At India’s extreme spa, the solution to heartbreak is to down two gallons of liquid in one go
Five years ago, my husband left me for a younger model.
In that time, I tried to keep my family together, hoping that he would come back to us. But eventually I had to face the fact that he had chosen otherwise, and that it was time to move on.
Those five years had taken their toll. I was unfit and unhealthy; none of my clothes would fit me. Looking in the mirror, I saw the spectre of a lonely, ugly old age beckoning. It was time to take drastic action.
I had seen panchakarma at work long before I knew what it was about. I bumped into an old friend who three years previously had lost his wife to a brain tumour. After a trip to India, where he had undergone the treatment, my bereaved and shattered friend was transformed: he was nearly two stone lighter, his eyes were clear, his skin glowed; he exuded energy, good humour and zest for life. Whatever panchakarma was, I knew I wanted it, too.
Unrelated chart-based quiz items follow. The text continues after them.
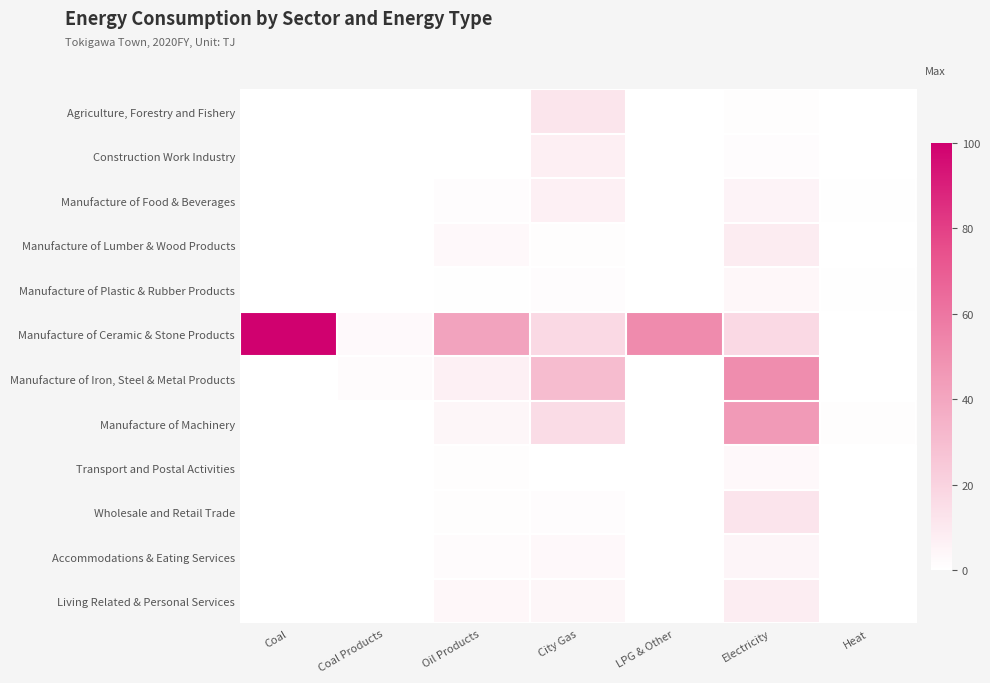

Which series has the widest spread of values?

Manufacture of Ceramic & Stone Products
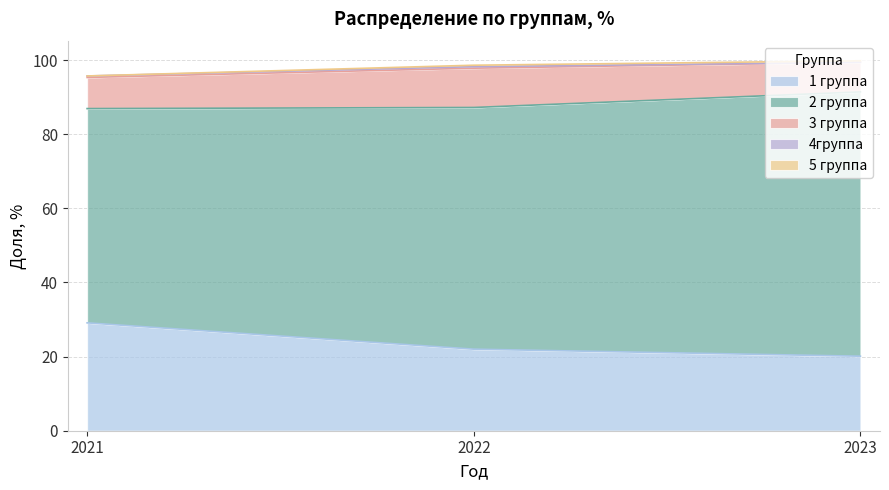

What is the highest value of the 1 группа series?

29.1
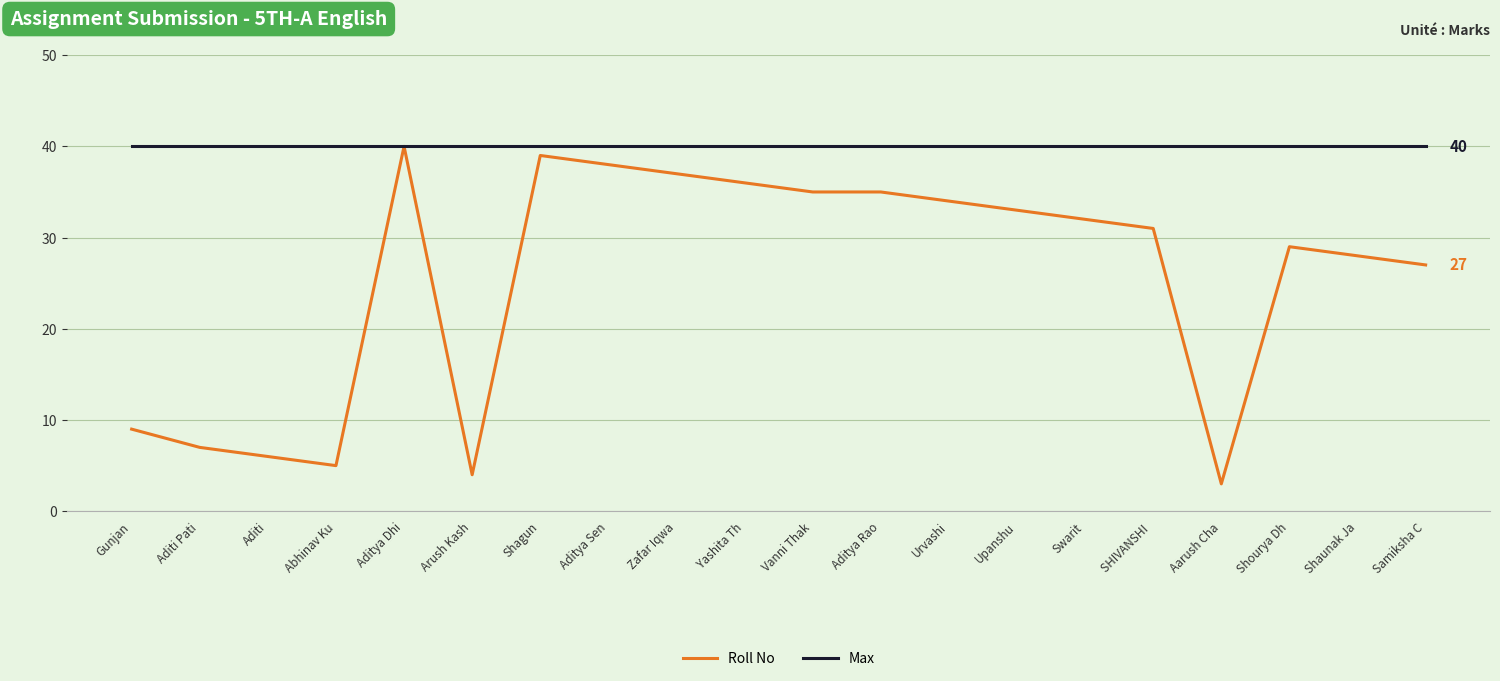

How many categories are shown in the chart?

20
Three months later, I found myself at Ayurveda Yoga Village, a four-hour drive south of Goa. While technically a hospital, the “village” turned out to be more like a slightly run-down holiday resort: 18 simple rooms clustered beneath a grove of shady fir trees, which led onto a six-mile white beach.
On my first morning, I met Dr Anu, a softly spoken young woman in an immaculate sari who would be in charge of my treatment throughout. I gave my condition as “emotional exhaustion”, but other patients were there for everything from cancer, osteoporosis and arthritis to constipation, insomnia and general burnout.
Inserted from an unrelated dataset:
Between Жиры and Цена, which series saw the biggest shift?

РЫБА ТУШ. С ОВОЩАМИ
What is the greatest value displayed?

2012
Panchakarma means “detoxification”. It forms part of the ancient ayurveda tradition, a body of medical and philosophical treatises (yoga is one) native to South India, which adherents believe originated 10,000 years ago and that aim to treat the body, mind and soul together.
My first three days were so enjoyable, I could almost imagine I was on holiday. We rose at 5am to attend puja, or prayers, followed by yoga and meditation for an hour and a half, which started in the dark and ended in morning sunshine.